Influence of some additives on the quality of cooked, emulsion type beef sausage and canned products
1995
Shehata, H.A. (Suez Canal Univ., Ismailia (Egypt). Food Science Dept.)
Cooked, emulsion-type sausage was prepared from 50% lean beef, 33% beef fat tissues and 17% ice. The effects of several additives on the characteristics of the cooked product were examined. The additives included 0.3% sodium diphosphate, 2% soy protein isolate (SPI) emulsion, 2% dry SPI, 2% sodium caseinate (SC) emulsion, 2% dry SC and 2% modified starch (MS). A portion of each batch was canned at 121 Centigrade for 90 min.

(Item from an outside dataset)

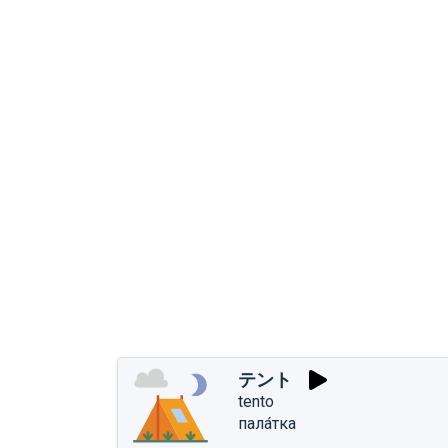
テント
tento
пала́тка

Sodium diphosphate and starch enhanced the absorption of separated fluids during canning when canned products were stored at 37 Centigrade for 7 days and no swelling or changes in the overall acceptability occurred during storage. Best treatment was the sodium diphosphate which also had highest organoleptic scores and markedly high red colour intensity when sausages were prepared with other additives. Sausages prepared with dry SPI and SC were acceptable and given higher organoleptic scores than those prepared with SPI and SC emulsions. The lowest organoleptic scores were given for the control sample. The present work was conducted to improve the binding ability, tenderness and texture of cooked, emulsion type sausage. The effect of some common sausages and production of high quality beef sausages and canned products were also studied.